THEOREM:(Pettis measurability theorem) A function $f: E \to X$ is strongly measurable if and only if :
(i) There exists $M\in \mathcal{A}$ with $\mu (M) = 0$ and such that $f(E\setminus M)$ is a (norm) separable subset of $X$, and
(ii) $f$ is weakly $\mu$-measurable.
Definition : A function $f : E \to X $ is said to be weakly $\mu$-measurable. if for all $x^{*}\in X^{*}$, the application : $$ x \mapsto \langle x^{*},f(x)\rangle_{X^{*},X} $$ is measurable from $E$ to $\mathbb{R}$.
My effort :
$(i)$ we know that : $\mu(M)=0$ and $f(E\setminus M)=\{y_t~:~t\in E\setminus M\}\subset Y$ then it is separable subset of $X$.
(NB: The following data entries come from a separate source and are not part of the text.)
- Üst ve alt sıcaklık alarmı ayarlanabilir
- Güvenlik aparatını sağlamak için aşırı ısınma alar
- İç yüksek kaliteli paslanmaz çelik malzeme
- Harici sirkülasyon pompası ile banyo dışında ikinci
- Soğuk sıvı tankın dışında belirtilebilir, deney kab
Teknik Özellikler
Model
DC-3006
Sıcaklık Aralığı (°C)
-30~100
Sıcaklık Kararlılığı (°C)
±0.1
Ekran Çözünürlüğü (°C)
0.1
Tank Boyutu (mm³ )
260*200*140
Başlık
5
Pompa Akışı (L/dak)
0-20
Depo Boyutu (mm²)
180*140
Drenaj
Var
$(ii)$ according to (3) and the density of the sequence $\{y_j^*\}$ in $Y^*$, we have : for all $x^{*}\in X^{*}$ then $x_{|Y}^{*}\in Y^{*}$ and the application : $$ t \mapsto \langle x_{|Y}^{*},f(t)\rangle_{Y^{*},Y} $$ is measurable from $E$ to $\mathbb{R}$.
my problem is to show that :
$$ t \mapsto \langle x^{*},f(t)\rangle_{X^{*},X} $$ is measurable from $E$ to $\mathbb{R}$.
An idea please.